Task
Output the data once more, exactly as given.
/---
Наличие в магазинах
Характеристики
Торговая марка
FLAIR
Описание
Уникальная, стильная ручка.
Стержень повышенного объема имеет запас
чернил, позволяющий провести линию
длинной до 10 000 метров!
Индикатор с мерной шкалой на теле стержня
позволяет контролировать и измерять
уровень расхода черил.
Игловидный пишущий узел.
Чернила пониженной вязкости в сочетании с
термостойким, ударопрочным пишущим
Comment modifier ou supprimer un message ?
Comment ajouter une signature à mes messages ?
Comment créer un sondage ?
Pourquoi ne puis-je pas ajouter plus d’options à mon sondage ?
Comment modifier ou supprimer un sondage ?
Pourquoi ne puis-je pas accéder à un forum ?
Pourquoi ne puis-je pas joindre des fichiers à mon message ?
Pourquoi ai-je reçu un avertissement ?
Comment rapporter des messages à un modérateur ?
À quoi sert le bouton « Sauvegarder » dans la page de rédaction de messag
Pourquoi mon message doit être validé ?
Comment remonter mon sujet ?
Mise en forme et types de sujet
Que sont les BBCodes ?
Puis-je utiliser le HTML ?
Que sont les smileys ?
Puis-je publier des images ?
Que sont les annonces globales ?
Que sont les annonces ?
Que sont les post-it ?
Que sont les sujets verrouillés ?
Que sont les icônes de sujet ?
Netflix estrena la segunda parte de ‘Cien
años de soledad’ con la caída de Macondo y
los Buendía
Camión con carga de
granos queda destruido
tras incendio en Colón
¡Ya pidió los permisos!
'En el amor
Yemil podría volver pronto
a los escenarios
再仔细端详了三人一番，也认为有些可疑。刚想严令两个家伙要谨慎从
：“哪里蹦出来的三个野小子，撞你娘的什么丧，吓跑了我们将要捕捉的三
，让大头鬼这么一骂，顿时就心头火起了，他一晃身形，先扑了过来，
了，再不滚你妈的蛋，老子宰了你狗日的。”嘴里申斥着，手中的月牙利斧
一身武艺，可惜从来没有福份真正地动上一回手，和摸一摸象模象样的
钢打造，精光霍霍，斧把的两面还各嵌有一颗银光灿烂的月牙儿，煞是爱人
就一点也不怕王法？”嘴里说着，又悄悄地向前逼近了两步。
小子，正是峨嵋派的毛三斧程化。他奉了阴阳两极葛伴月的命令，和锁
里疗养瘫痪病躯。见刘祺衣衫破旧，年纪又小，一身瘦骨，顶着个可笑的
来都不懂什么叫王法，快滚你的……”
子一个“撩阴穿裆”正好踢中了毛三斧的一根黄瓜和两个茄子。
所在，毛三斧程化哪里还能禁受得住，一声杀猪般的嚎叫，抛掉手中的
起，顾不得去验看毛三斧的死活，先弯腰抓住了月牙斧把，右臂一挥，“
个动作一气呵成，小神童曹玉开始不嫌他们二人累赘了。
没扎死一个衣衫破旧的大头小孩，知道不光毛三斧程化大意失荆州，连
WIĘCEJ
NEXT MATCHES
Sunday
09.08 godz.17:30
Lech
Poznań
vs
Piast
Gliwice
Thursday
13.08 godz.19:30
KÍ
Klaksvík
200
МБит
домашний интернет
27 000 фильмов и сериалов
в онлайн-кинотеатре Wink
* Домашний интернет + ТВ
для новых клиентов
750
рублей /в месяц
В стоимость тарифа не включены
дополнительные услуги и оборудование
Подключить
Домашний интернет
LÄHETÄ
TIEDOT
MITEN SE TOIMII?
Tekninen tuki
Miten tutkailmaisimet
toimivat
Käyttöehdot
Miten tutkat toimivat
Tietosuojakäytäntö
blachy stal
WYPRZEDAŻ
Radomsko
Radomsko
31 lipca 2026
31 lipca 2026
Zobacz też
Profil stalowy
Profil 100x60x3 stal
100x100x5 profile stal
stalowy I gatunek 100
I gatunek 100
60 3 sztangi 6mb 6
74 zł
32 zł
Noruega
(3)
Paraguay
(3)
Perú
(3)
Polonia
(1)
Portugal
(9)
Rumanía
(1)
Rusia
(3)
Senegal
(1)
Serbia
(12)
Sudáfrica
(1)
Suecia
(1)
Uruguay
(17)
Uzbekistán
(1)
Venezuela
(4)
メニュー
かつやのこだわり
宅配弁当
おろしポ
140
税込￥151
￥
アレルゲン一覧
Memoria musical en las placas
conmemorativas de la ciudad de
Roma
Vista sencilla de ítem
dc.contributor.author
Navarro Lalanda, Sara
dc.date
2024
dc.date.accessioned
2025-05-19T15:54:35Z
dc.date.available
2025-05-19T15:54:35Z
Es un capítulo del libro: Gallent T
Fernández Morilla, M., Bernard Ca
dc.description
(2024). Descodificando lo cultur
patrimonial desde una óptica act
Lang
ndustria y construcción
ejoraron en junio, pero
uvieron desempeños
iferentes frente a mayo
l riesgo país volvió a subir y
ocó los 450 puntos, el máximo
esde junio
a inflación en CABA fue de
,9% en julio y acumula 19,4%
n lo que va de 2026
\---
Response
Наличие в магазинах
Характеристики
Торговая марка
FLAIR
Описание
Уникальная, стильная ручка.
Стержень повышенного объема имеет запас
чернил, позволяющий провести линию
длинной до 10 000 метров!
Индикатор с мерной шкалой на теле стержня
позволяет контролировать и измерять
уровень расхода черил.
Игловидный пишущий узел.
Чернила пониженной вязкости в сочетании с
термостойким, ударопрочным пишущим
Comment modifier ou supprimer un message ?
Comment ajouter une signature à mes messages ?
Comment créer un sondage ?
Pourquoi ne puis-je pas ajouter plus d’options à mon sondage ?
Comment modifier ou supprimer un sondage ?
Pourquoi ne puis-je pas accéder à un forum ?
Pourquoi ne puis-je pas joindre des fichiers à mon message ?
Pourquoi ai-je reçu un avertissement ?
Comment rapporter des messages à un modérateur ?
À quoi sert le bouton « Sauvegarder » dans la page de rédaction de messag
Pourquoi mon message doit être validé ?
Comment remonter mon sujet ?
Mise en forme et types de sujet
Que sont les BBCodes ?
Puis-je utiliser le HTML ?
Que sont les smileys ?
Puis-je publier des images ?
Que sont les annonces globales ?
Que sont les annonces ?
Que sont les post-it ?
Que sont les sujets verrouillés ?
Que sont les icônes de sujet ?
Netflix estrena la segunda parte de ‘Cien
años de soledad’ con la caída de Macondo y
los Buendía
Camión con carga de
granos queda destruido
tras incendio en Colón
¡Ya pidió los permisos!
'En el amor
Yemil podría volver pronto
a los escenarios
再仔细端详了三人一番，也认为有些可疑。刚想严令两个家伙要谨慎从
：“哪里蹦出来的三个野小子，撞你娘的什么丧，吓跑了我们将要捕捉的三
，让大头鬼这么一骂，顿时就心头火起了，他一晃身形，先扑了过来，
了，再不滚你妈的蛋，老子宰了你狗日的。”嘴里申斥着，手中的月牙利斧
一身武艺，可惜从来没有福份真正地动上一回手，和摸一摸象模象样的
钢打造，精光霍霍，斧把的两面还各嵌有一颗银光灿烂的月牙儿，煞是爱人
就一点也不怕王法？”嘴里说着，又悄悄地向前逼近了两步。
小子，正是峨嵋派的毛三斧程化。他奉了阴阳两极葛伴月的命令，和锁
里疗养瘫痪病躯。见刘祺衣衫破旧，年纪又小，一身瘦骨，顶着个可笑的
来都不懂什么叫王法，快滚你的……”
子一个“撩阴穿裆”正好踢中了毛三斧的一根黄瓜和两个茄子。
所在，毛三斧程化哪里还能禁受得住，一声杀猪般的嚎叫，抛掉手中的
起，顾不得去验看毛三斧的死活，先弯腰抓住了月牙斧把，右臂一挥，“
个动作一气呵成，小神童曹玉开始不嫌他们二人累赘了。
没扎死一个衣衫破旧的大头小孩，知道不光毛三斧程化大意失荆州，连
WIĘCEJ
NEXT MATCHES
Sunday
09.08 godz.17:30
Lech
Poznań
vs
Piast
Gliwice
Thursday
13.08 godz.19:30
KÍ
Klaksvík
200
МБит
домашний интернет
27 000 фильмов и сериалов
в онлайн-кинотеатре Wink
* Домашний интернет + ТВ
для новых клиентов
750
рублей /в месяц
В стоимость тарифа не включены
дополнительные услуги и оборудование
Подключить
Домашний интернет
LÄHETÄ
TIEDOT
MITEN SE TOIMII?
Tekninen tuki
Miten tutkailmaisimet
toimivat
Käyttöehdot
Miten tutkat toimivat
Tietosuojakäytäntö
blachy stal
WYPRZEDAŻ
Radomsko
Radomsko
31 lipca 2026
31 lipca 2026
Zobacz też
Profil stalowy
Profil 100x60x3 stal
100x100x5 profile stal
stalowy I gatunek 100
I gatunek 100
60 3 sztangi 6mb 6
74 zł
32 zł
Noruega
(3)
Paraguay
(3)
Perú
(3)
Polonia
(1)
Portugal
(9)
Rumanía
(1)
Rusia
(3)
Senegal
(1)
Serbia
(12)
Sudáfrica
(1)
Suecia
(1)
Uruguay
(17)
Uzbekistán
(1)
Venezuela
(4)
メニュー
かつやのこだわり
宅配弁当
おろしポ
140
税込￥151
￥
アレルゲン一覧
Memoria musical en las placas
conmemorativas de la ciudad de
Roma
Vista sencilla de ítem
dc.contributor.author
Navarro Lalanda, Sara
dc.date
2024
dc.date.accessioned
2025-05-19T15:54:35Z
dc.date.available
2025-05-19T15:54:35Z
Es un capítulo del libro: Gallent T
Fernández Morilla, M., Bernard Ca
dc.description
(2024). Descodificando lo cultur
patrimonial desde una óptica act
Lang
ndustria y construcción
ejoraron en junio, pero
uvieron desempeños
iferentes frente a mayo
l riesgo país volvió a subir y
ocó los 450 puntos, el máximo
esde junio
a inflación en CABA fue de
,9% en julio y acumula 19,4%
n lo que va de 2026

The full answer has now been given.